I am not good at English, so I cannot distinguish the meanings of "must differ by at most" and "allowed to differ".

If [tex]
(\partial L/\partial v^2)
[/tex]

= a0 + a1v + a2v^2 + ...

[tex]
(\partial L/\partial v^2) 2 v\cdot e
[/tex]

= 2a0ve + 2a1v^2e + 2a2v^3 e+ ...

= 2a0 dr/dt e + 2a1 (dr/dt)^2 e + 2a2 (dr/dt)^3 e + ...

Only the first term is the time derivative of the function, say f=2a0re.
Regards.
 
  • #3
sweet springs said:
= 2a0 dr/dt e + 2a1 (dr/dt)^2 e + 2a2 (dr/dt)^3 e + ...

Only the first term is the time derivative of the function, say f=2a0re.
Regards.

I see. df(x,t)/dt = df/dx v + df/dt is a linear function in v so the higher order terms are eliminated.

Thank you!

-evoluciona
 

What is the Lagrangian of a free particle?

The Lagrangian of a free particle is a mathematical function that describes the kinetic and potential energy of a particle in a given system.
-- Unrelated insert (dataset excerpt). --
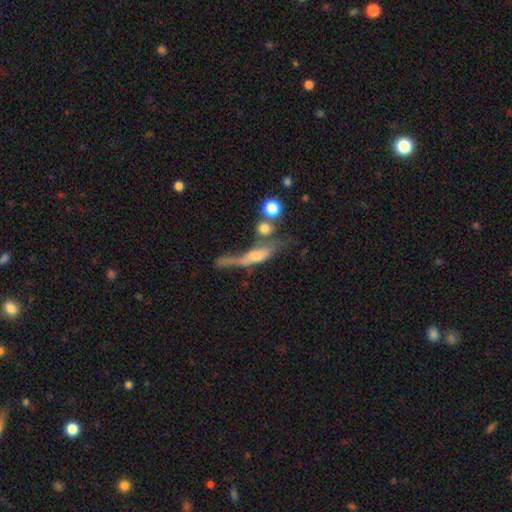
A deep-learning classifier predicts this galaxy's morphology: Smooth or featured? Predicted: featured or disk (p=0.53). Edge-on disk? Predicted: yes (p=0.64). Merging? Predicted: none (p=0.28).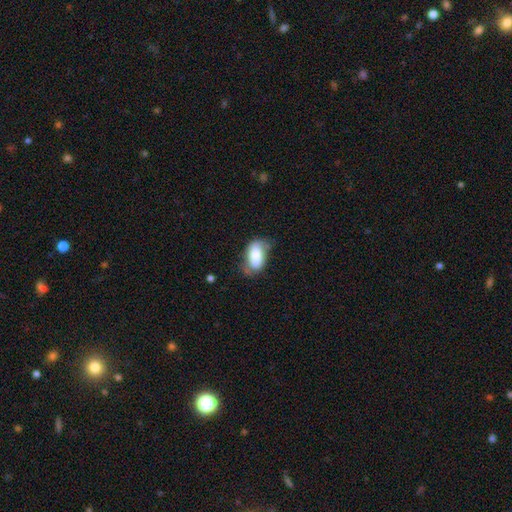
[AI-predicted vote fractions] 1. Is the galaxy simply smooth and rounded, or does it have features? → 73% smooth, 20% featured or disk, 7% star or artifact.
It is used in classical mechanics to derive the equations of motion for a particle.

How is the Lagrangian of a free particle different from the Hamiltonian?

The Lagrangian and Hamiltonian are two different mathematical formulations used to describe the dynamics of a system. The Lagrangian is a function of the particle's position and velocity, while the Hamiltonian is a function of the position and momentum. They both describe the same physical system, but the equations derived from them have different forms.

What are the advantages of using the Lagrangian over the Newtonian approach?

The Lagrangian approach has several advantages over the Newtonian approach. It is more general and can be applied to systems with more complex geometries. It also simplifies the equations of motion, making it easier to solve for the particle's trajectory. Additionally, the Lagrangian is independent of the choice of coordinate system, making it more versatile.

What is the principle of least action and how is it related to the Lagrangian?

The principle of least action states that the path a particle takes between two points is the one that minimizes the action, which is the integral of the Lagrangian along the path. This means that the particle follows the path of least resistance, making it the most natural path for the particle to take. The Lagrangian is used to calculate the action and derive the equations of motion for the system.

Can the Lagrangian be used in quantum mechanics?

Yes, the Lagrangian can also be used in quantum mechanics to describe the dynamics of a system. However, it is modified to include terms for the particle's wave function and the potential energy. This allows for a more accurate description of the particle's behavior at the quantum level.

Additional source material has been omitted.